Large Language Models, but Small (aka playing with a thin client)

NBN was down for me again today, so I ended up with a spare hour or so offline to embark on something a bit silly.

I’ve got a few tiny Dell Wyse 3040 thin clients at home which I’ve been gradually taking out of service. I picked these up second hand years ago for $39 as they were a reasonable alternative to Raspberry Pis for my various use cases. The internals are an Atom Z8350, with 2GB RAM, 8GB eMMC, 3x USB 2.0, 1x USB 3.0, 2x DisplayPort, and 1x GbE port. Some models have 16GB RAM, and some models have Wi-Fi, but my particular ones don’t. During the peak of the Pi shortage the 3040s were far cheaper (and easier to source) than Pis were, especially once adding on a case and PSU. These ran my Home Assistant instance and a few other small workloads which are now virtualised on a larger Proxmox machine. Power usage on the 3040 maxes out around 4-5W, and they’ll comfortably run Linux.

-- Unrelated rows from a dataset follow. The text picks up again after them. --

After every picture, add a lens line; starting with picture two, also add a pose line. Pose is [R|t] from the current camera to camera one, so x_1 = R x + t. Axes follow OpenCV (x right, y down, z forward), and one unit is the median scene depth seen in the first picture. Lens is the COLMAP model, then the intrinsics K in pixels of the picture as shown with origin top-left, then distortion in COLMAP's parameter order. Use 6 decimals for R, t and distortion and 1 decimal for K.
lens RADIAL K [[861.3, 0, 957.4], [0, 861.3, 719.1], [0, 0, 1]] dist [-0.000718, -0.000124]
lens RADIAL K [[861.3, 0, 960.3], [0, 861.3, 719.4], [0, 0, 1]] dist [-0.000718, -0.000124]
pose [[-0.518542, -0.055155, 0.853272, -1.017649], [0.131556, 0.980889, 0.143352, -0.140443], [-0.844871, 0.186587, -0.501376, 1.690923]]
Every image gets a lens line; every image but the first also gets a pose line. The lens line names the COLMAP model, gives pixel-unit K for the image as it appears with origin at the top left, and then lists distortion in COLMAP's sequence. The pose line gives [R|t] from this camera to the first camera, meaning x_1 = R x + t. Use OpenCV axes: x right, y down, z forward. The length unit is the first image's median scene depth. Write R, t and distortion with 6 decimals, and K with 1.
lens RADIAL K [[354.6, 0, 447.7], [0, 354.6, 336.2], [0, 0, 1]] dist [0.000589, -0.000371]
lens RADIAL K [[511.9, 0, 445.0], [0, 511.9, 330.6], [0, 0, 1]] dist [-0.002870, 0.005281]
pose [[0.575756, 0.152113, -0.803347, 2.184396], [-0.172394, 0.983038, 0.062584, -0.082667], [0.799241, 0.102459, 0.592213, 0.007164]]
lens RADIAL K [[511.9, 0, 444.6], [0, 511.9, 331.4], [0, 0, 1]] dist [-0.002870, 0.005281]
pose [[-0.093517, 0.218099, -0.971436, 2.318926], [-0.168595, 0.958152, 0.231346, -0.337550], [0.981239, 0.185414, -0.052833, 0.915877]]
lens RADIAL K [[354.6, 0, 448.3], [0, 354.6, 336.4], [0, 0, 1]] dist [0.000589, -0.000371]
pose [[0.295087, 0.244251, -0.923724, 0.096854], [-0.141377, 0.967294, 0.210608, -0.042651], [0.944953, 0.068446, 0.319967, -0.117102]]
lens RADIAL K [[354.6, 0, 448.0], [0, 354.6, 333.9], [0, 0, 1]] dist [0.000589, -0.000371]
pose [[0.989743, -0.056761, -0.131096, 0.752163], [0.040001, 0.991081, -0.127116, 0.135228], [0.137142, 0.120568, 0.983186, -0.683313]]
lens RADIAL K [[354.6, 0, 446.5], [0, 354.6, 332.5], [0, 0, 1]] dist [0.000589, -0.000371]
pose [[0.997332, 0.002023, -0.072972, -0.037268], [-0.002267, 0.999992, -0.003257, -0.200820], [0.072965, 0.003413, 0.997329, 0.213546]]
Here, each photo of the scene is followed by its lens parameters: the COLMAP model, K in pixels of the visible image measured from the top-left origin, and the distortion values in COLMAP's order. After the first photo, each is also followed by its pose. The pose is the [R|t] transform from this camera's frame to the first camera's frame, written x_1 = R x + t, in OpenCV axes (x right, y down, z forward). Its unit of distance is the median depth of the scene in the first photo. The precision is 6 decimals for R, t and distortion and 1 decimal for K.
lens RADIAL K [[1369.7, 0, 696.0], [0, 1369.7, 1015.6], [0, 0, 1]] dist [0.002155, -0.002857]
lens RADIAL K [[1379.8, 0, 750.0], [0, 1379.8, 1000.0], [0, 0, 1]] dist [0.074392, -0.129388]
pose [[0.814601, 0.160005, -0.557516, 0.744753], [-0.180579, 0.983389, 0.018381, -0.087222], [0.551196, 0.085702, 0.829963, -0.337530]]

A size comparison with a Raspberry Pi 2B+ is below:

For a bit of fun, I decided to take one of the spare 3040s and see how far I could get running an LLM. I took a similar approach to my other recent build and started with Debian 12. I abandoned that, as even a minimal install wasn’t leaving me enough room for Ollama plus any of the small models. I switched to DietPi (a cut down variant of Debian) because of its smaller footprint, and also because I already had the iso handy and my NBN was down :joy:.

I eventually managed to shoehorn Ollama 0.9.2 onto the 3040, as well as the deepseek-r1:1.5b model.

Stats from @techman’s usual test question - Why is the sky blue? - which I’ve also come to adopt, are below:

total duration:       2m46.040839878s
load duration:        154.230844ms
prompt eval count:    9 token(s)
prompt eval duration: 3.947752175s
prompt eval rate:     2.28 tokens/s
eval count:           253 token(s)
eval duration:        2m41.933088422s
eval rate:            1.56 tokens/s

It was slooooooooooooooow. But, it worked.

For the sake of comparison, this is the same deepseek-r1:1.5b model running on the P330 G2 Workstation I’ve been playing with over the past month:

total duration:       1.454925236s
load duration:        18.571121ms
prompt eval count:    9 token(s)
prompt eval duration: 47.06159ms
prompt eval rate:     191.24 tokens/s
eval count:           89 token(s)
eval duration:        1.388811999s
eval rate:            64.08 tokens/s

Would I recommend doing this? No - it’s utterly daft. Don’t do this.

Would I recommend the Wyse 3040 and thin clients more generally for extremely power efficient running of small workloads (e.g., PiHole, Adguard Home, ADS-B/AIS receivers, Home Assistant, etc.)? Absolutely - they’re brilliant for that use case, and dirt cheap on eBay too. These 3040s are a bit… quirky due to their UEFI implementation (limited? buggy? not sure. definitely… not quite standard.), but not insurmountably so. The Repurposing Thin Clients site is an incredible resource listing the internals of the various models that will pop up for sale, and covering any issues that one would experience along the way when getting Linux running or modifying them for your use case.

That’s surprisingly cool, I like it a LOT! That’s an affordable AI PC you could give to a young child to use as a educator for those times when the adults avoid them because they ask too many questions :slightly_frowning_face:

Your eval rate: of 1.56 tokens/s is actually faster than the AI I use all the time (eval rate: 1.44 tokens/s) and I have become very used to it. I dont know what I’ll do if my new dual GPU PC is twice as fast!